- EXERCISE TEXT
C++ program to count in how many ways we can minimize cable length to connect computers

C++Server Side ProgrammingProgramming

Suppose we have two arrays A and B both with N elements. Consider there are N computers and N sockets. The coordinate of ith computer is A[i] and coordinate of ith socket is b[i]. These 2N coordinates are pair-wise distinct. We want to connect each computer with a socket by cables. Each socket can be connected at most one computer. We have to count in how many ways we can minimize the length of cables. If the answer is too large, return result mod 10^9 + 7.

So, if the input is like A = [0, 10]; B = [20, 30], then the output will be 2, because there are two optimal connections, (0 to 20, 10 to 30) and (0 to 30, 10 to 20). In both cases, the total length of cables is 40.

- RECORDS FOR THIS TASK
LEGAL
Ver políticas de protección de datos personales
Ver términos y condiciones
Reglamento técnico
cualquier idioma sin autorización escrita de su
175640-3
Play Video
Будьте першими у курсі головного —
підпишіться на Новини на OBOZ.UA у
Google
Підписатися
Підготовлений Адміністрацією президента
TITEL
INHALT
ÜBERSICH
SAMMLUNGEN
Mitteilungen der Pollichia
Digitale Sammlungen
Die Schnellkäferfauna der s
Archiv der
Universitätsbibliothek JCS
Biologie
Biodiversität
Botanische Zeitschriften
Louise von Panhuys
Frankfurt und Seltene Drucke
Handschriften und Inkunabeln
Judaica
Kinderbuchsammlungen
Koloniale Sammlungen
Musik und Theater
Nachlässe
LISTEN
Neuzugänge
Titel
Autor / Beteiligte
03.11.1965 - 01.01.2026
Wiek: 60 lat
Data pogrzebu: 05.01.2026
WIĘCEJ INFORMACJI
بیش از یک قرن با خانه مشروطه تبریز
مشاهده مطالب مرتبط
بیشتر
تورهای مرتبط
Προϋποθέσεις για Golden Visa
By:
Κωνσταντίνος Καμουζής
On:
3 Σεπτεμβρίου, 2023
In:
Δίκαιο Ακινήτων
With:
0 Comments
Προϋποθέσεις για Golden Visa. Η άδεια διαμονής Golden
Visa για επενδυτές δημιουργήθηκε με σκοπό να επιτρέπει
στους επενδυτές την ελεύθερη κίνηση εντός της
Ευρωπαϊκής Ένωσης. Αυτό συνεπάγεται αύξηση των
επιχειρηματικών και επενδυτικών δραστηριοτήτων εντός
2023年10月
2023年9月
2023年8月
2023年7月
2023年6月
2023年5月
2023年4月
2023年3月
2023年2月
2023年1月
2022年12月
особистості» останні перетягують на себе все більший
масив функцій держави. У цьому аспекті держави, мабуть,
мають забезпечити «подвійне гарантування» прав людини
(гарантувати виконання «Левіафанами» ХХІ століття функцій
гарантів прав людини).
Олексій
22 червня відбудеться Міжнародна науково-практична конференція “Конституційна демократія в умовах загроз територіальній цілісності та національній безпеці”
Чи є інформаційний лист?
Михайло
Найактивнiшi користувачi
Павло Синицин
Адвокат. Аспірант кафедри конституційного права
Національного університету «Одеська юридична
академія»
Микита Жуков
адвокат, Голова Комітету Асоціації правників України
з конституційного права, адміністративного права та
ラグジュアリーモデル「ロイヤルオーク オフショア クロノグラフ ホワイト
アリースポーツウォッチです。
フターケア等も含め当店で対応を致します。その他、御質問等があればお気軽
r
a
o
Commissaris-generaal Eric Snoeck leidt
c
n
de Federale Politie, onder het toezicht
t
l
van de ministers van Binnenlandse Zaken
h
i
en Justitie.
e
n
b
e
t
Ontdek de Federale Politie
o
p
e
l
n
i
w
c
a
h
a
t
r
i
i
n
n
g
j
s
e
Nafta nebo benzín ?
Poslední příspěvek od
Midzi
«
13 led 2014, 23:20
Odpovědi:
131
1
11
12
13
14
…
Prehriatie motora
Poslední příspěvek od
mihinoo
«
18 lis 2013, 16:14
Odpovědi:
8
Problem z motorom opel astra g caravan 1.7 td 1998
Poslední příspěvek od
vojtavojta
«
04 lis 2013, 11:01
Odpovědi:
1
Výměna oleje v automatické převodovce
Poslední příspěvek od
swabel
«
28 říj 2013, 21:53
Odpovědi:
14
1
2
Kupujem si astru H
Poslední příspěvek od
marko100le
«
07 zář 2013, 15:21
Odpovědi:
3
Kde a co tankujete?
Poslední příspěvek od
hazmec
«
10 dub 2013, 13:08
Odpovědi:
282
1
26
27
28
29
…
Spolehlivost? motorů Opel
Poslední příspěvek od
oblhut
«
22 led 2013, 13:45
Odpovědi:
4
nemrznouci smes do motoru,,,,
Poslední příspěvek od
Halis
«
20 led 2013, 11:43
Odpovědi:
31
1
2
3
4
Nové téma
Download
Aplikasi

- TASK REQUIREMENTS
**A)** State how many lines of the records contain the word "конституційного". Give only the number.
**B)** Resume the text on minimizing cable length between computers and sockets, starting right after its last sentence.

- RESPONSES PER TASK
**A)** 2

**B)**
Steps

To solve this, we will follow these steps −

maxn := 200005
p := 10^9 + 7
Define one array of pair for integer type elements
n := size of A
for initialize i := 0, when i < n, update (increase i by 1), do:
   first element of a[i] := A[i]
   second element of a[i] := 1
for initialize i := n, when i < 2 * n, update (increase i by 1), do:
   first element of a[i] := B[i - n]
   second element of a[i] := -1
sort the array a
ways := 1, val = 0
for initialize i := 0, when i < 2 * n, update (increase i by 1), do:
   if val * second element of a[i] < 0, then:
      ways := ways * |val|
   val := val + (second element of a[i])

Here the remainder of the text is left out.